9.6.  Extract Font Information to XML

As described in chapter 3.12: “Fonts” fonts are a topic which need to be tested. Information about fonts can be extracted using the utility ExtractFontInfo. This generated file shows you, how PDFUnit sees the fonts.

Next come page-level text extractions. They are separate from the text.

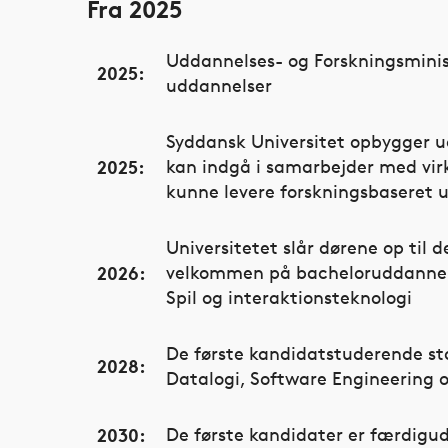
Fra 2025
Uddannelses- og Forskningsminis
2025:
uddannelser
Syddansk Universitet opbygger u
2025:
kan indgå i samarbejder med vir
kunne levere forskningsbaseret u
Universitetet slår dørene op til
2026:
velkommen på bacheloruddannelse
Spil og interaktionsteknologi
De første kandidatstuderende st
2028:
Datalogi, Software Engineering o
2030:
De første kandidater er færdig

The algorithm that generates the XML file is the same as the one used by the PDFUnit tests.

Program Start

::
:: Extract information about fonts of a PDF document into an XML file
::

@echo off
setlocal
set CLASSPATH=./lib/aspectj-1.8.7/*;%CLASSPATH%
set CLASSPATH=./lib/bouncycastle-jdk15on-153/*;%CLASSPATH%
set CLASSPATH=./lib/commons-collections4-4.1/*;%CLASSPATH%
set CLASSPATH=./lib/commons-logging-1.2/*;%CLASSPATH%
set CLASSPATH=./lib/pdfbox-2.0.0/*;%CLASSPATH%
set CLASSPATH=./lib/pdfunit-2016.05/*;%CLASSPATH%

set TOOL=com.pdfunit.tools.ExtractFontInfo
set OUT_DIR=./tmp
set IN_FILE=fonts_11_japanese.pdf
set PASSWD=

java  %TOOL%  %IN_FILE%  %OUT_DIR%  %PASSWD%
endlocal

Input

For the Japanese PDF document fonts_11_japanese.pdf the Adobe Reader® shows the following fonts:

Output

The output file _fontinfo_fonts_11_japanese.out.xml contains the underlined names:

<?xml version="1.0" encoding="UTF-8" ?>
<fonts>
  <font basename="Arial-BoldMT"       name="Arial-BoldMT"      
        type="TrueType"               vertical="false"          embedded="false" />
  <font basename="ArialMT"            name="ArialMT"           
        type="TrueType"               vertical="false"          embedded="false" />
  <font basename="Century"            name="MEEADE+Century"    
        type="TrueType"               vertical="false"          embedded="true"  />
  <font basename="HGPGothicE"         name="MFHLHH+HGPGothicE" 
        type="Type0"                  vertical="false"          embedded="true"  />
  <font basename="MS-Gothic"          name="MDOLLI+MS-Gothic"  
        type="Type0"                  vertical="true"           embedded="true"  />
  <font basename="MS-Gothic"          name="MDOLLI+MS-Gothic"  
        type="Type0"                  vertical="false"          embedded="true"  />
  <font basename="MS-Mincho"          name="MEOFCM+MS-Mincho"  
        type="Type0"                  vertical="false"          embedded="true"  />
  <font basename="MS-PGothic"         name="MDOMCG+MS-PGothic" 
        type="Type0"                  vertical="false"          embedded="true"  />
  <font basename="MS-PGothic"         name="MDOMCG+MS-PGothic" 
        type="Type0"                  vertical="true"           embedded="true"  />
  <font basename="MS-PMincho"         name="MEKHMP+MS-PMincho" 
        type="Type0"                  vertical="false"          embedded="true"  />
  <font basename="TimesNewRomanPSMT"  name="TimesNewRomanPSMT" 
        type="TrueType"               vertical="false"          embedded="false" />
</fonts>

Because the XML file contains all subsets of a font it might differ from what Adobe Reader® shows.